Anomaly detection with IoT data
One of the goals of smart buildings is to use real feedback data in order to improve the well-being of the occupants, to optimize building costs, and to protect the environment.Challenge
How should you use IoT data from electricity sensors to be able to build an anomaly detection model for electricity consumption? This AI model should inform building managers whether there are any anomalies regarding electricity consumption; for example, if there are any peaks of electricity consumption that should not have happened, considering the normal building behavior.The challenge is a classic time-series problem with the goal of forecasting the electricity consumption and comparing the predicted values with the actual values, thus identifying anomaly points.
Technical solution
General steps for tackling the problem:
- Exploratory Data Analysis
- Pre-processing data
- Run experiments by testing models and hyperparameters
- Choose model based on performance metrics
- Identify anomaly points and visualize results
Exploratory Data Analysis
Available data: time-series data with electricity consumption values of a building coming from one sensor. Understanding the data is one of the most important steps when developing models. This is done by Exploratory Data Analysis where we visualize the data, compute traditional summaries (mean, standard deviation) and try to come up with more features which could explain the target variable, electricity consumption in this case.One example of an extra feature is weather information. For the use of weather info in the Netherlands, one option is to use the python package KNMI from where one could extract features such as: temperature, temperature at dew point, precipitations which can be used in the model.
Pre-processing steps
- Cleaning the data: remove NaN values, resample, remove outliers
- Splitting the data into train (0.7) and test (0.3) subsets. Training data is used to train the model; the test subset is used to make prediction on new data; this way, we can compute accuracy metrics to evaluate the performance of the model
- Normalizing the data: for improving the numerical stability of the model and speeding up the training process. We used MinMaxScaler from the sklearn package. The scaler is trained on the training set and, after the model is built, test data will be scaled before feeding it to the model for new predictions.
Experimenting and choosing the forecasting model
One of the recommended models for forecasting time-series data is Long Short-Term Memory, LSTM. We have built the architecture of the LSTM model and created experiments where we tuned hyperparameters like epochs, timesteps, dropout factor that we were able to compare them in Azure Machine Learning Studio. Based on the metric Root-Mean-Square-Error we chose the best architecture and hyperparameters.

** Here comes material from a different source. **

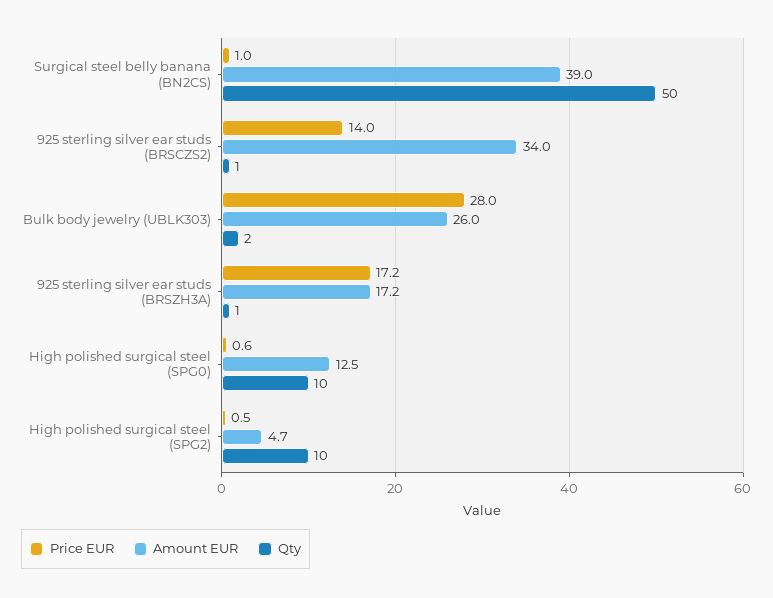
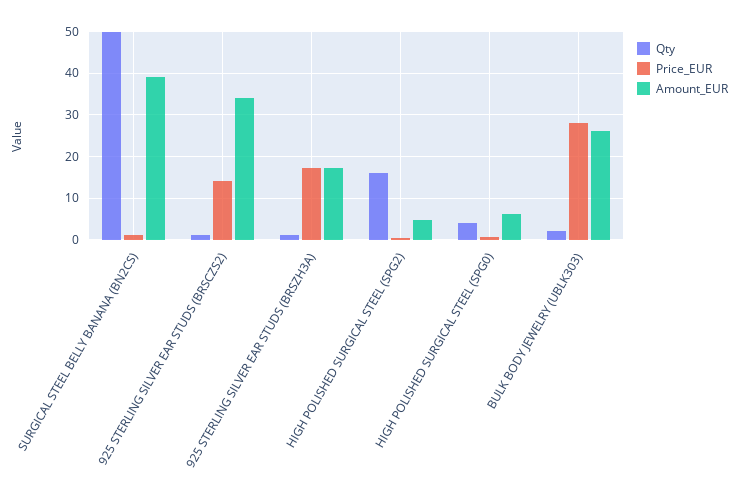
Amount EUR, High polished surgical steel (SPG0): 12.5 -> 6
Qty, High polished surgical steel (SPG0): 10 -> 4
Qty, High polished surgical steel (SPG2): 10 -> 16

Identify anomaly points and visualize results
Final step is to identify anomaly points by comparing predicted and actual values of electricity consumption. Using business rules and formulas, such as rolling average and standard deviation, we can identify anomaly points.
For being able to use the model, one needs to deploy it as a web service (API) which can be then called as follows: feeding new data as input to the API and receiving as output the forecasted values. For our business case, we used the web service in Microsoft PowerBI in order to make predictions on real time data available in PowerBI. One can create insightful dashboards visualizing electricity consumption forecasts, the anomaly points, together with graphs of IoT sensors such as water consumption, comfort information (temperature, humidity, people count), such that in the end, the building managers have a general overview of the conditions of the building.
Tools used
For experiments and registering the model on the cloud we used Azure Machine Learning Studio. Deployment of the model was done using Azure Container Instances (ACI).